→ **Exercise objective**:
Here is the listing. Report each line in it that contains the string "lines".

→ **Exercise input**:
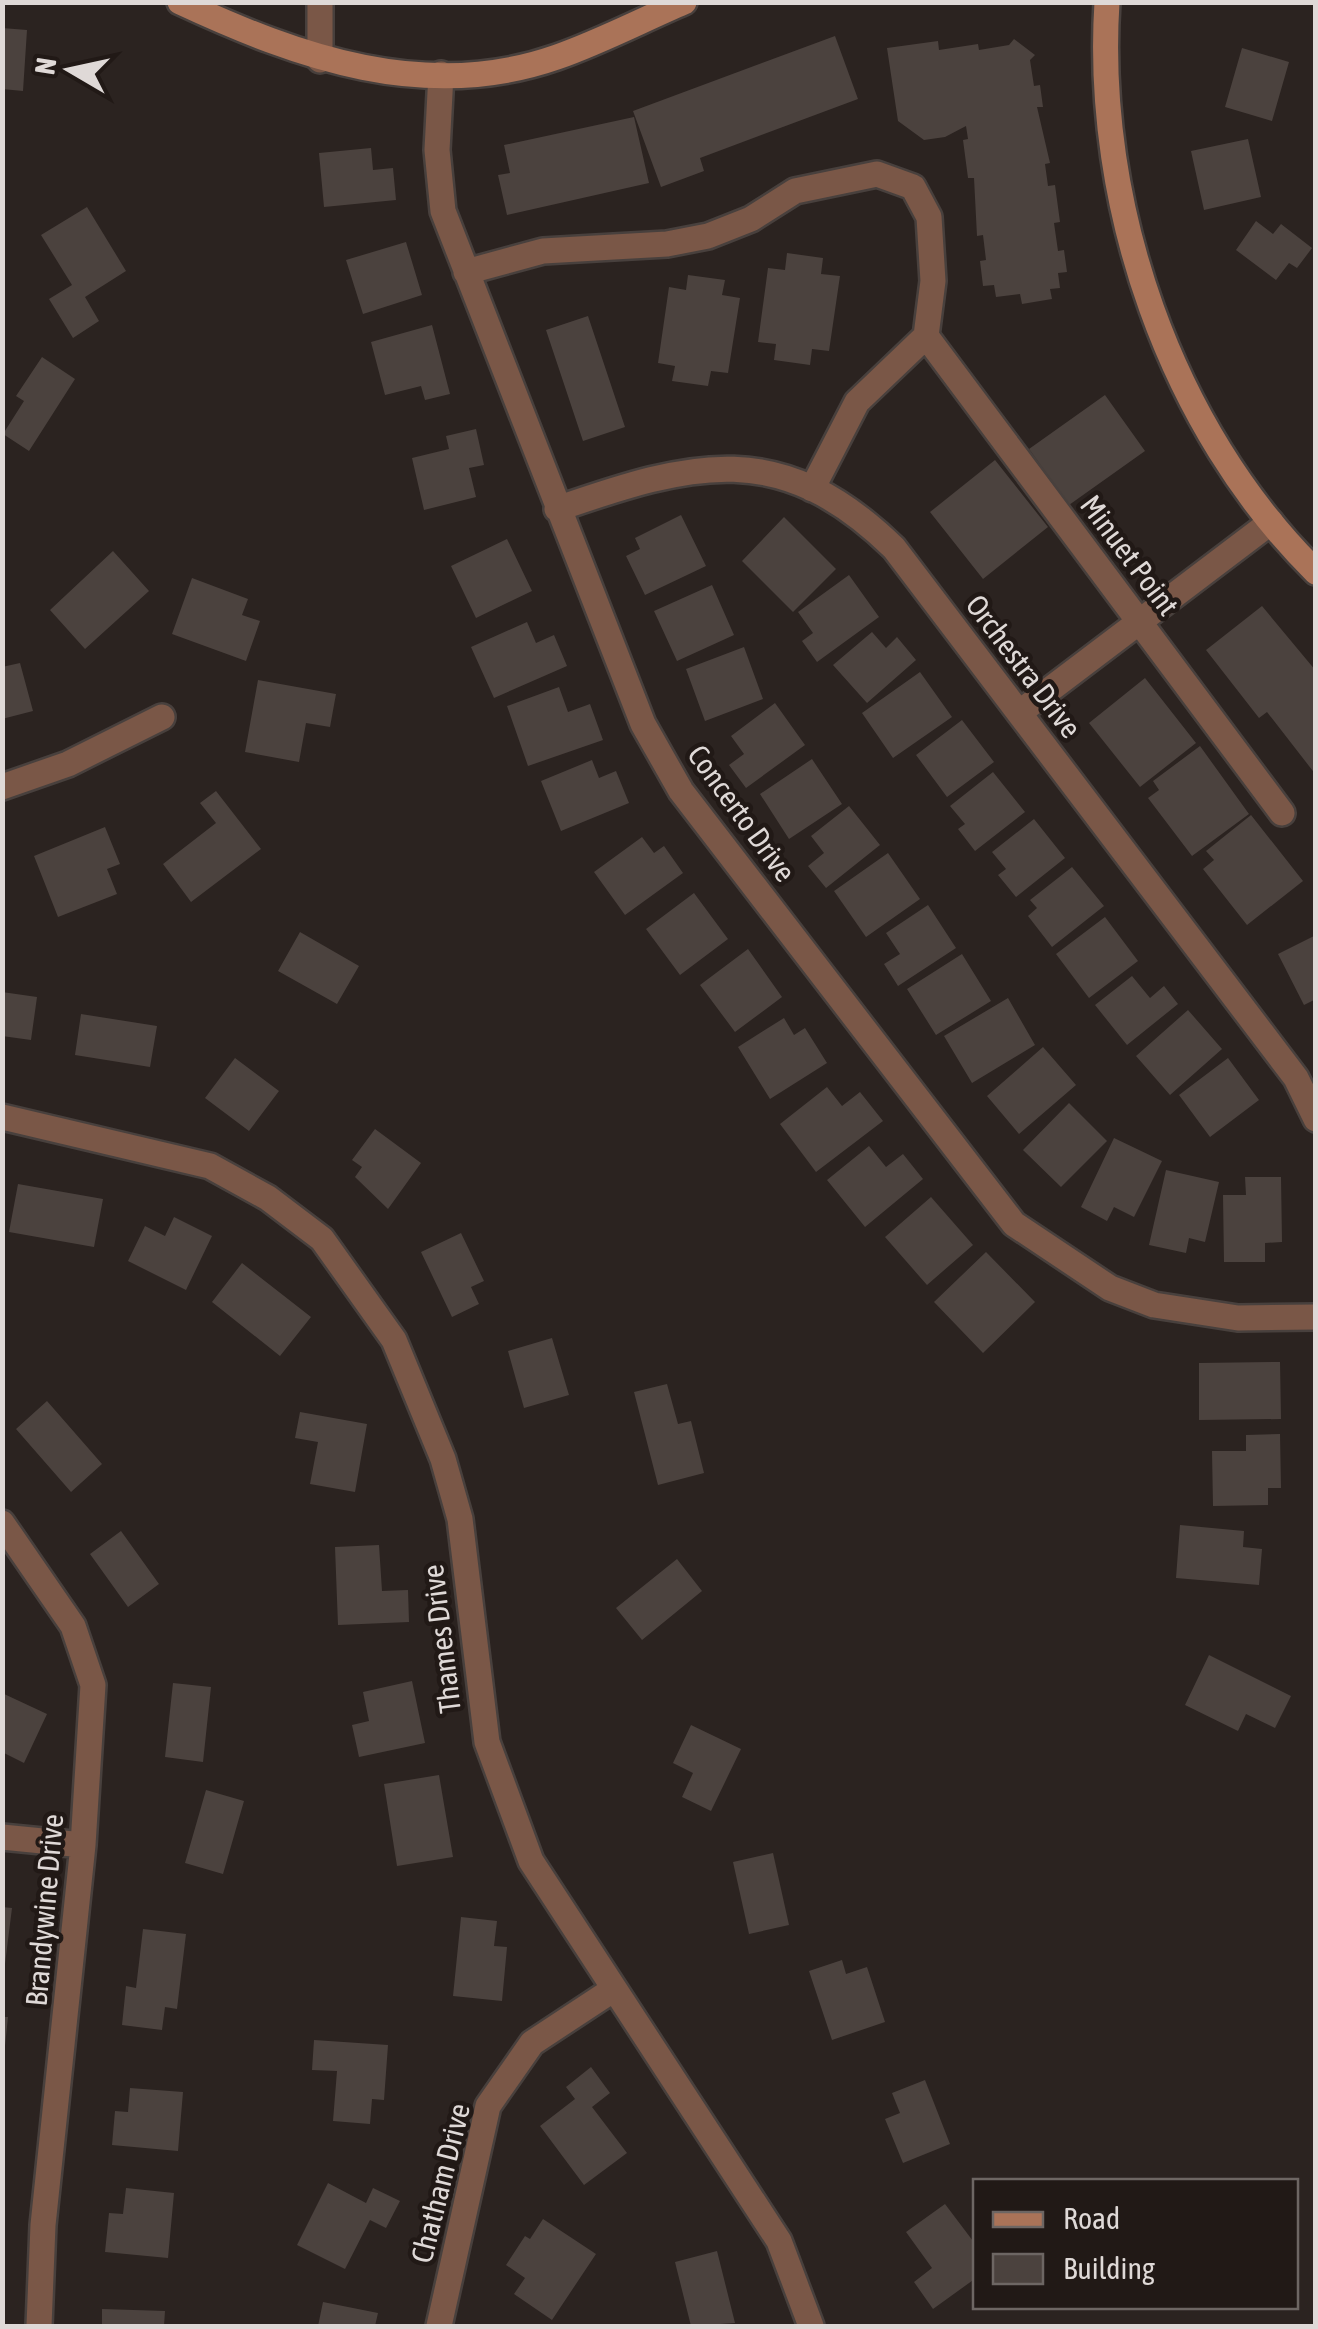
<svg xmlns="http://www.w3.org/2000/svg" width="1318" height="2329" viewBox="0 0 1318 2329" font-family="'Asap Condensed',sans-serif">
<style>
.building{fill:#4b423e}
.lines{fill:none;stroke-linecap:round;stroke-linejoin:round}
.street-casing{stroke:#48403d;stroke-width:30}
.secondary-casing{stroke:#48403d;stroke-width:30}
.street{stroke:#7a5747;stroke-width:25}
.secondary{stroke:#aa7358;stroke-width:25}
.labels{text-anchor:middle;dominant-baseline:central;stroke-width:9;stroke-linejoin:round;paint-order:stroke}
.street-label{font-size:30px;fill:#dfd9d7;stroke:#211916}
</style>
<rect width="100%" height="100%" fill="#2b2320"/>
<path class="building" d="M2,28L27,30L23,91L2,89Z
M835,36L858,99L700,158L704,171L661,187L633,111Z
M1014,39L1035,55L1030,60L1034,86L1040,85L1043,107H1037L1050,163L1045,164L1048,186L1055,185L1060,222L1054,223L1058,251L1064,250L1067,272L1058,273L1060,288L1050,289L1052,299L1022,304L1020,294L996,297L994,285L983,286L980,261L986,260L983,235L977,236L974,178H968L963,140L968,139L966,126L945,137L924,140L898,121L887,48L938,41L939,50L978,44L979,50L1009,45Z
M1242,48L1289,62L1272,121L1225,107Z
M634,117L649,183L507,215L498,175L510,173L504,145Z
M1248,139L1261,197L1204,210L1191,151Z
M371,148L373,170L393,168L396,200L324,207L319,153Z
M87,207L126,271L85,297L99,321L73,338L49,299L72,285L41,235Z
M1256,221L1273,234L1281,224L1312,248L1297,268L1289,263L1276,280L1236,250Z
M406,242L422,295L363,314L346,260Z
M787,253L823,258L821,274L840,276L829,351L812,349L810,365L774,360L776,344L758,342L768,268L785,270Z
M688,275L725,280L722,295L740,298L728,373L711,371L708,386L672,381L675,366L658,363L669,287L686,290Z
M588,316L625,427L583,441L546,330Z
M432,325L450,394L425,400L421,386L385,395L371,342Z
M42,357L75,379L29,451L3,434L24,401L16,396Z
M1105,395L1145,451L1069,505L1029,449Z
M476,429L484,465L469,468L476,497L424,510L412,458L449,449L446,436Z
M995,460L1048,527L983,579L930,512Z
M681,515L706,566L645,595L626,556L640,549L635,538Z
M784,517L836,569L793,612L742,561Z
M507,539L532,591L476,618L451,566Z
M113,551L149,591L85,649L50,610Z
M849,575L879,617L817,662L802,641L813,633L798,612Z
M192,578L248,599L242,615L260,621L246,661L172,634Z
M712,585L734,635L677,661L654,611Z
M1262,606L1316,671V775L1267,712L1259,718L1206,650Z
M527,622L536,643L554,635L567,666L494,698L471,647Z
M872,632L886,648L897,637L916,660L867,703L833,665Z
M744,647L763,699L705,721L686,669Z
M20,663L33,711L2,719V667Z
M920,672L952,717L893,758L862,713Z
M1145,678L1196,743L1140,787L1089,723Z
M258,680L336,694L330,727L306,723L299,762L245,752Z
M559,687L568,712L590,704L603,740L528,766L507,706Z
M775,703L805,745L746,788L729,765L744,754L731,736Z
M962,720L994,762L947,797L916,755Z
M1200,746L1249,814L1192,856L1148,798L1159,790L1153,781Z
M812,759L842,804L789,839L760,794Z
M592,760L599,778L616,771L629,803L561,831L541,781Z
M993,772L1025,812L975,851L958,829L965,824L950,806Z
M216,791L261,849L191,902L163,864L216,823L200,803Z
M849,806L880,845L826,888L808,866L824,853L811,836Z
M1251,815L1303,881L1247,925L1203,869L1214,860L1206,851Z
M1034,819L1065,858L1016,897L998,875L1006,869L992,852Z
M105,827L120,864L107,869L117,894L58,917L34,856Z
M642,837L654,853L664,846L683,873L625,915L594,872Z
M888,853L920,899L866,937L834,891Z
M1072,867L1104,906L1052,947L1028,916L1037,908L1030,900Z
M694,893L728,939L680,975L646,929Z
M928,905L956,948L898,986L884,964L900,954L886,933Z
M1105,917L1138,961L1089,998L1056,954Z
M300,932L359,966L337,1004L278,971Z
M1316,935V999L1304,1005L1278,954Z
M748,949L782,997L735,1032L700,985Z
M962,954L991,1001L936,1035L907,989Z
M1132,976L1150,998L1164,986L1178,1004L1127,1045L1095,1005Z
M2,992L37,997L31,1040L2,1036Z
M1008,998L1035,1045L972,1083L944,1036Z
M1188,1010L1222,1049L1170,1095L1136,1056Z
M81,1014L157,1026L150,1067L75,1055Z
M784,1018L794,1035L805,1028L827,1063L770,1099L738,1047Z
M1043,1047L1076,1085L1019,1134L987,1096Z
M235,1058L279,1091L249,1131L205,1098Z
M1228,1058L1259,1100L1210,1137L1179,1095Z
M827,1087L842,1106L860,1092L883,1121L816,1172L780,1124Z
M1069,1103L1107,1141L1061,1187L1023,1150Z
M375,1129L421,1163L388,1209L355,1177L362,1167L352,1160Z
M1114,1138L1162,1161L1134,1217L1114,1207L1107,1221L1081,1207Z
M869,1146L886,1167L903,1154L923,1179L865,1227L827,1180Z
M1166,1170L1219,1182L1205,1242L1189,1238L1186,1253L1149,1245Z
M1245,1177H1281L1282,1242L1265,1243V1262H1224L1223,1195H1246Z
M18,1184L103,1199L94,1247L9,1232Z
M931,1197L973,1245L927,1285L885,1237Z
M174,1217L212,1236L186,1290L128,1261L145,1226L165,1236Z
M461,1233L484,1281L471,1287L479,1304L452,1317L421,1252Z
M986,1252L1035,1302L983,1353L934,1302Z
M242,1263L311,1317L280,1356L212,1302Z
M552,1338L569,1395L524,1408L508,1351Z
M1280,1362L1281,1419L1199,1420V1363Z
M667,1384L678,1424L691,1421L704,1473L658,1485L634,1392Z
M47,1401L102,1464L71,1492L16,1429Z
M300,1412L367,1424L355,1492L310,1484L318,1442L295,1438Z
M1280,1434L1281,1488H1268V1505L1213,1506L1212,1451H1246V1435Z
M1180,1525L1244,1531L1243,1547L1262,1549L1259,1585L1176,1578Z
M121,1531L159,1584L128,1607L90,1554Z
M379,1545L382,1591L408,1590L409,1622L338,1625L335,1547Z
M677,1559L702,1591L642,1640L616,1608Z
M1209,1655L1291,1696L1275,1728L1246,1714L1238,1731L1185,1705Z
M412,1681L425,1743L359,1757L352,1725L369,1721L363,1692Z
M173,1683L211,1687L203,1762L165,1757Z
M2,1693L47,1714L24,1763L2,1752Z
M691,1725L741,1749L711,1811L682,1797L693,1773L673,1763Z
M439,1775L453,1857L397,1866L384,1784Z
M206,1790L244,1801L223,1874L185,1863Z
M773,1853L789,1925L749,1934L733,1862Z
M2,1907L12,1908L5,1964H2Z
M461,1917L497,1921L494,1946L507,1947L502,2001L453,1996Z
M143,1929L186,1934L177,2009L165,2007L162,2030L122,2025L126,1986L136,1988Z
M842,1960L846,1974L867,1967L885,2022L832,2040L809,1971Z
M2,2017H8L5,2046H2Z
M314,2040L388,2045L384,2100L372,2099L370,2124L333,2121L337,2071L312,2070Z
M591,2067L610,2093L592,2107L627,2153L584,2185L540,2126L575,2099L566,2087Z
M925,2080L950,2144L903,2163L885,2119L900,2113L892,2093Z
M130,2088L183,2092L178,2151L112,2145L115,2111L128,2112Z
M328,2183L366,2203L373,2188L400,2201L386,2228L370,2220L345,2269L297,2245Z
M126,2188L174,2193L168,2258L105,2252L109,2213L123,2214Z
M945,2204L976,2245V2278L933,2309L914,2282L932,2268L906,2232Z
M543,2219L596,2254L552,2320L514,2294L525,2278L506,2265L525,2236L530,2239Z
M717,2251L735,2323L691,2326L675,2262Z
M323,2302L378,2313L375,2326H318Z
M102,2309L165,2311L164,2326H102Z"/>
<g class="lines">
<g class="street-casing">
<path id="street" d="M320,60V2
M441,74L437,150L443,211L643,724L681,791L1014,1224L1110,1288L1154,1305L1238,1318L1316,1317
M466,272L543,251L667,244L708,236L751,219L795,191L877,174L913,187L929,217L933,281L926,336L857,402L812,489
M926,336L1282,813
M557,509C693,462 780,437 894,548L1296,1078L1316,1119
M1019,713L1271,522
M2,787L68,764L162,717
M2,1117L210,1166L268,1198L322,1239L394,1340L443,1459L460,1519L487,1742L531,1861L779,2241L811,2326
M2,1523L73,1626L93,1685L83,1845L43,2225L39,2326
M2,1837L83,1845
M439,2326L488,2106L532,2043L614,1989"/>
</g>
<g class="secondary-casing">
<path id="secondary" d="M180,2C298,57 426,103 557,57C600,42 642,20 684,2
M1107,2C1094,205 1170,428 1316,572"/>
</g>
<use href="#street" class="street"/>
<use href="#secondary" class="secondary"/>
</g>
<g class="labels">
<g class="street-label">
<text transform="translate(1130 555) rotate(53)">Minuet Point</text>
<text transform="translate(1024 666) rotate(53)">Orchestra Drive</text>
<text transform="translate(742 813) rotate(54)">Concerto Drive</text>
<text transform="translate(441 1639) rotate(-97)">Thames Drive</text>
<text transform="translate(44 1910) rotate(-85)">Brandywine Drive</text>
<text transform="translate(440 2183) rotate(-76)">Chatham Drive</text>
</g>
</g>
<rect width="1318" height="2329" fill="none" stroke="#dfd9d7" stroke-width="10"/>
<rect x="973" y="2179" width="325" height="130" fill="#211916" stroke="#6d6663" stroke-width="2.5"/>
<rect x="993" y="2212" width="50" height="15" fill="#aa7358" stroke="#6d6663" stroke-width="2.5"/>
<text x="1063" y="2229" font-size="30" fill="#dfd9d7">Road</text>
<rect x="993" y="2254" width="50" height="30" fill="#4b423e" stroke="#6d6663" stroke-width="2.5"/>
<text x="1063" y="2279" font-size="30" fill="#dfd9d7">Building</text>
<g transform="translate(70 70) rotate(279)" stroke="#211916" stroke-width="8" paint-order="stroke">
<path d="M0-8L18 38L0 25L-18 38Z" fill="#dfd9d7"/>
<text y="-15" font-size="28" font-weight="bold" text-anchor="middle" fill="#dfd9d7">N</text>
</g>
</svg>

→ **Solved exercise**:
.lines{fill:none;stroke-linecap:round;stroke-linejoin:round}
<g class="lines">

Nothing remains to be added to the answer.